Important Cultural PropertyEmaki of Tengu Story

Save Image

image 全画面表示


  • 2 scrolls
  • Color on paper
  • Kamakura period/13th century
  • Tokyo National Museum
  • A-31, A-1733, A-11894

Tengu Zoshi is a picture scroll depicting a story that makes a caricature of the conceited mind and immoral behavior of the monks of various sects at large temples in the late Kamakura period by comparing them to tengu (goblins with long noses). However, at the end of the story, these tengu goblins are religiously awakened and attain Buddhahood. It is assumed that originally conceit was categorized into different types and temples and sects were assigned to each type. The Toji scroll tells the history of the Shingon sect initiated by Kobo Daishi and the paintings depict the Golden Pavilion of Toji Temple, a Deva gate, a dancing scene at the Cherry Blossom Viewing Party at Daigo and a big temple atop Mt. Koya. The Enryakuji scroll tells stories of Denkyo Daishi and Jikaku Daishi and the paintings depict Buddhist buildings on Mt.
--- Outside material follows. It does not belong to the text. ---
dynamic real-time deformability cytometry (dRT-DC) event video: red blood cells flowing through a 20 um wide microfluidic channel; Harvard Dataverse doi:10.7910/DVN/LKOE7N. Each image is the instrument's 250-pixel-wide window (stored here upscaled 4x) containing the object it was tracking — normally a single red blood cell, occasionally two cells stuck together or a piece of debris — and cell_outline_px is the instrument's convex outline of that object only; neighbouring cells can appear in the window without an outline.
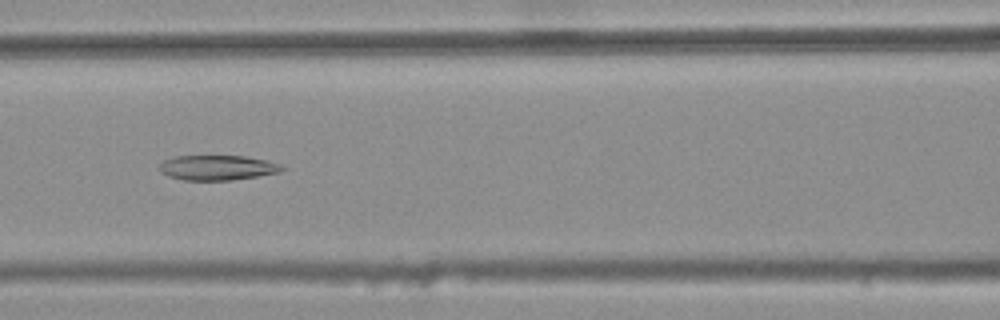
{"species": "common noctule bat (a hibernating species)", "species_latin": "Nyctalus noctula", "temperature_condition": "warm", "stored_images_in_passage": 47, "camera_frame_rate_fps": 3000, "um_per_image_px": 0.085, "animal": {"sex": "female", "body_mass_g": 25.1}, "frame": {"image": 1, "passage_image": 23, "time_ms": 7.333, "image_size_px": [1000, 320], "cell_outline_px": [[284, 168], [280, 172], [232, 180], [184, 180], [168, 176], [160, 172], [160, 164], [164, 160], [172, 156], [244, 156], [268, 160], [280, 164]], "centroid_in_image_um": [18.46, 14.24], "position_along_channel_um": 148.1, "area_um2": 17.8}}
Hiei. These two scrolls owned by the Tokyo National Museum are in the form of the so-called engi-e (paintings depicting the origin and history of a temple) and do not contain caricatured tengu scenes, except a few glimpses of tengu on the mountains and between pagodas in the background of the Enryakuji episode. The paintings represent authentic yamato-e (Japanese paintings) techniques of the late Kamakura period and constitute valuable materials in the history of art.